DESCRIPTION OF THE TASK:
Except for the pictures, output the records in full and exactly.

══ DATA SHOWN ══

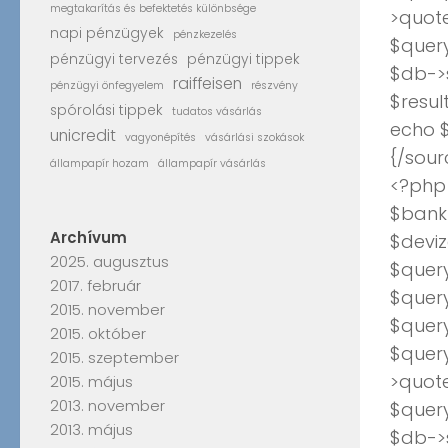
megtakarítás és befektetés különbsége
>quote
napi pénzügyek
pénzkezelés
$quer
pénzügyi tervezés
pénzügyi tippek
$db->
raiffeisen
pénzügyi önfegyelem
részvény
$resul
spórolási tippek
tudatos vásárlás
echo $
unicredit
vagyonépítés
vásárlási szokások
{/sour
állampapír hozam
állampapír vásárlás
<?php
$bank_
Archívum
$deviz
2025. augusztus
$query
2017. február
$query
2015. november
$quer
2015. október
$quer
2015. szeptember
>quote
2015. május
2013. november
$quer
2013. május
$db->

═══

FINISHED EXERCISE:
megtakarítás és befektetés különbsége
>quote
napi pénzügyek
pénzkezelés
$quer
pénzügyi tervezés
pénzügyi tippek
$db->
raiffeisen
pénzügyi önfegyelem
részvény
$resul
spórolási tippek
tudatos vásárlás
echo $
unicredit
vagyonépítés
vásárlási szokások
{/sour
állampapír hozam
állampapír vásárlás
<?php
$bank_
Archívum
$deviz
2025. augusztus
$query
2017. február
$query
2015. november
$quer
2015. október
$quer
2015. szeptember
>quote
2015. május
2013. november
$quer
2013. május
$db->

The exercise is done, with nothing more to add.